Device Viewable Objects are objects that can be used as kernel arguments. All Device Viewable objects are derived from the class DeviceViewable. Device Viewable Objects have their own type information maintained internally. Therefore, you see that the kernel and for-loop parameters do not have their types defined explicitly.
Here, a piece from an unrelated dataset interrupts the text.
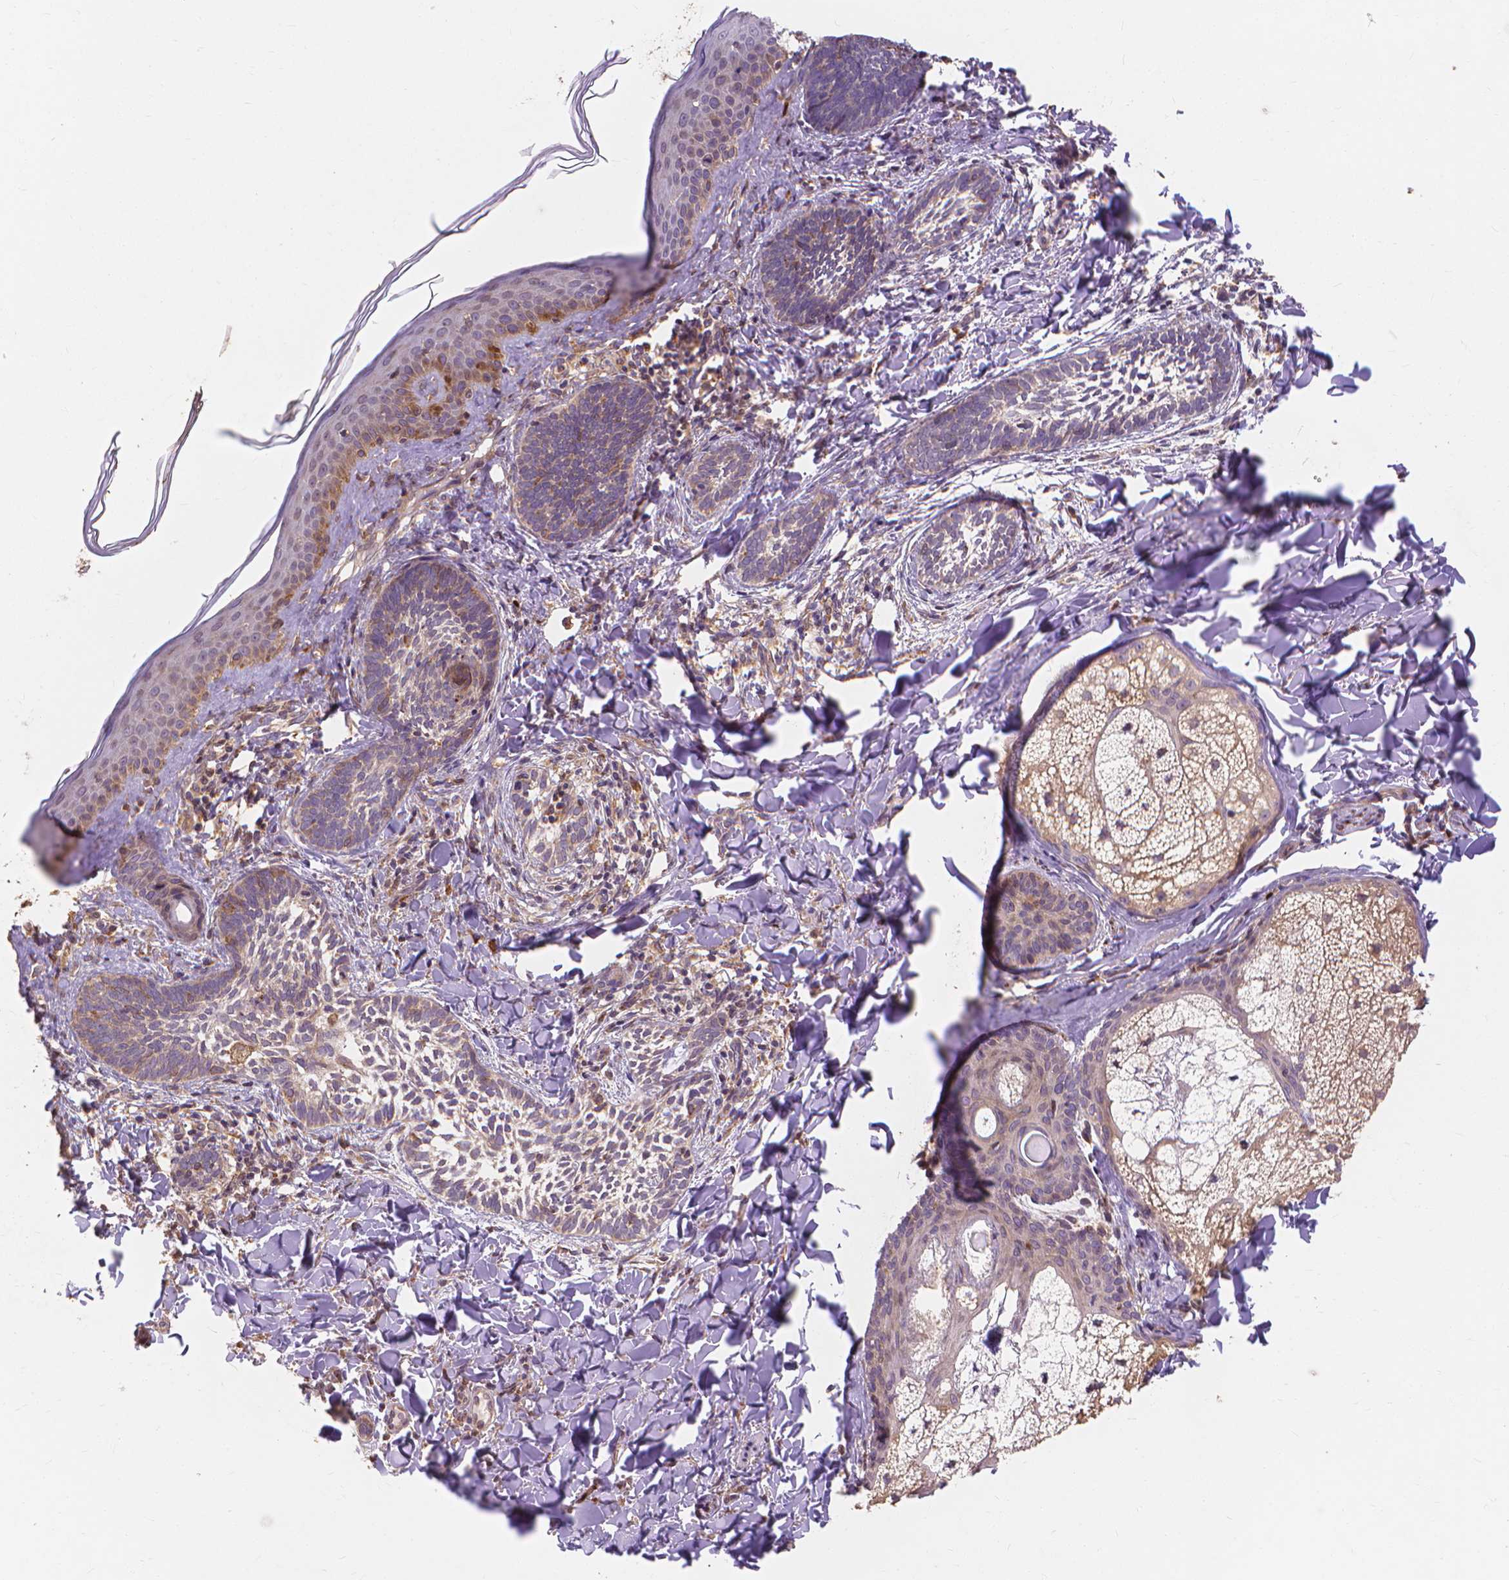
{"staining": {"intensity": "weak", "quantity": ">75%", "location": "cytoplasmic/membranous"}, "tissue": "skin cancer", "cell_type": "Tumor cells", "image_type": "cancer", "snomed": [{"axis": "morphology", "description": "Normal tissue, NOS"}, {"axis": "morphology", "description": "Basal cell carcinoma"}, {"axis": "topography", "description": "Skin"}], "caption": "IHC of basal cell carcinoma (skin) displays low levels of weak cytoplasmic/membranous positivity in approximately >75% of tumor cells. (Stains: DAB (3,3'-diaminobenzidine) in brown, nuclei in blue, Microscopy: brightfield microscopy at high magnification).", "gene": "TAB2", "patient": {"sex": "male", "age": 46}}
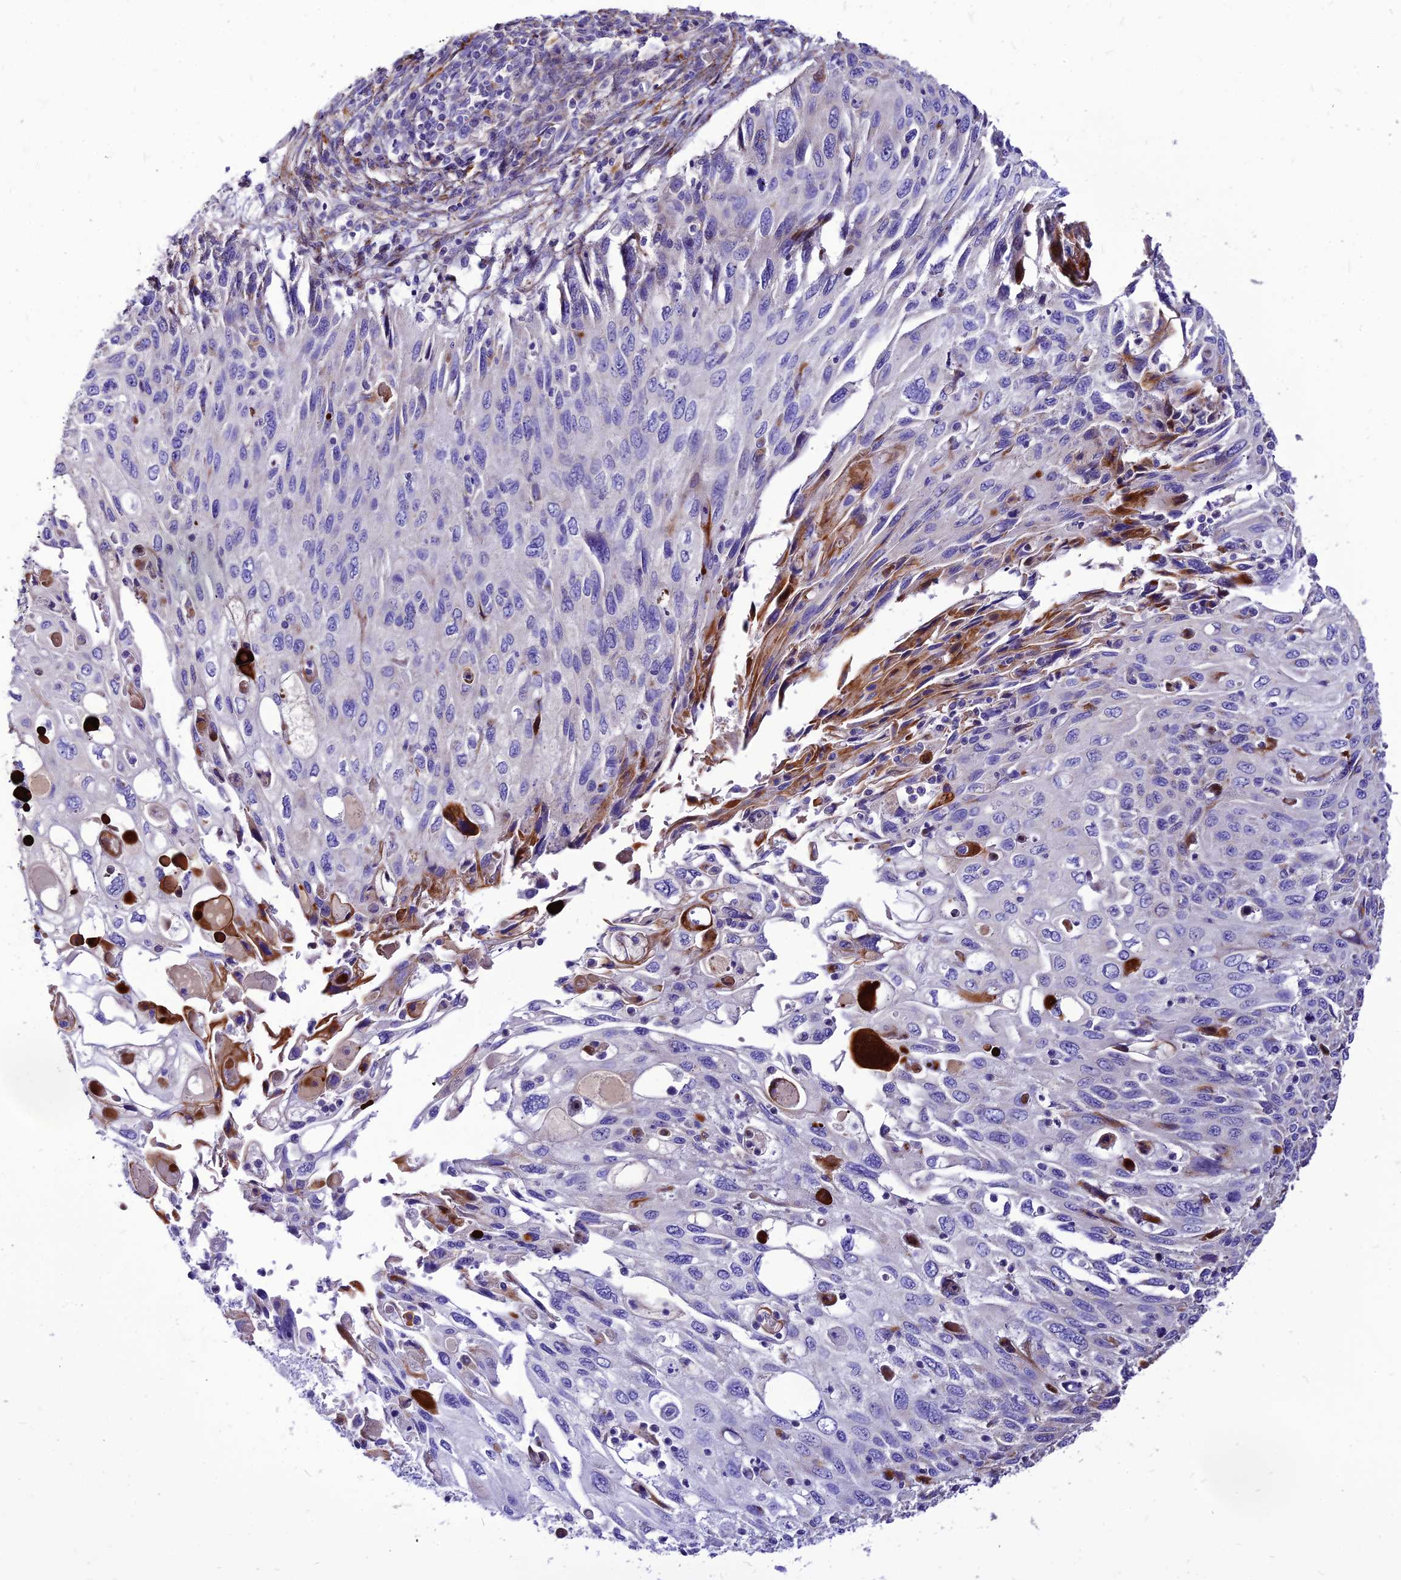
{"staining": {"intensity": "negative", "quantity": "none", "location": "none"}, "tissue": "cervical cancer", "cell_type": "Tumor cells", "image_type": "cancer", "snomed": [{"axis": "morphology", "description": "Squamous cell carcinoma, NOS"}, {"axis": "topography", "description": "Cervix"}], "caption": "A high-resolution micrograph shows IHC staining of cervical cancer, which exhibits no significant positivity in tumor cells.", "gene": "RIMOC1", "patient": {"sex": "female", "age": 70}}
You can consider that all parameters are “templated”, which means their types are decided by the recieved arguments.

Basic Types

The following types of Device Viewable Objects can be initalized using values of basic types.

Name of Class	C++ Type	Creation (C++)	Creation (JAVA)
DVInt8	int8_t	DVInt8 x(42);	DVInt8 x = new DVInt8(42);
DVInt16	int16_t	DVInt16 x(42);	DVInt16 x = new DVInt16(42);
DVInt32	int32_t	DVInt32 x(42);	DVInt32 x = new DVInt32(42);
DVInt64	int64_t	DVInt64 x(42);	DVInt64 x = new DVInt64(42);
DVFloat	float	DVFloat x(42.0f);	DVInt64 x = new DVFloat(42.0f);
DVDouble	double	DVDouble x(42.0);	DVInt64 x = new DVDouble(42.0);

Tuples

Tuples can be created by combining multiple Device Viewable Objects. Different from Thrust, in ThrustRTC, elements of a Tuple are accessed by their names, not by indices. The names of elements need to be specified at the creation of Tuples.

// C++
DVInt32 d_int(123);
DVFloat d_float(456.0f);
DVTuple d_tuple( { {"a", &d_int}, {"b",&d_float} });

// JAVA
DVInt32 d_int = new DVInt32(123);
DVFloat d_float = new DVFloat(456.0f);
DVTuple d_tuple = new DVTuple(new DeviceViewable[]{d_int, d_float}, new String[]{ "a", "b"});

Advanced Types

Besides the basic types and Tuples, Vectors and Functors are also Device Viewable Objects. These objects will be explained in separated sections.

An incomplete hierarchy of Device Viewable Objects:

Vectors

Just like in Thrust, Vector is used as the most important data-container in ThrustRTC.

A difference between ThrustRTC and Thrust is that there are no “iterators” in ThrustRTC. Vectors are Device Viewable Objects, and algorithms works directly on Vectors.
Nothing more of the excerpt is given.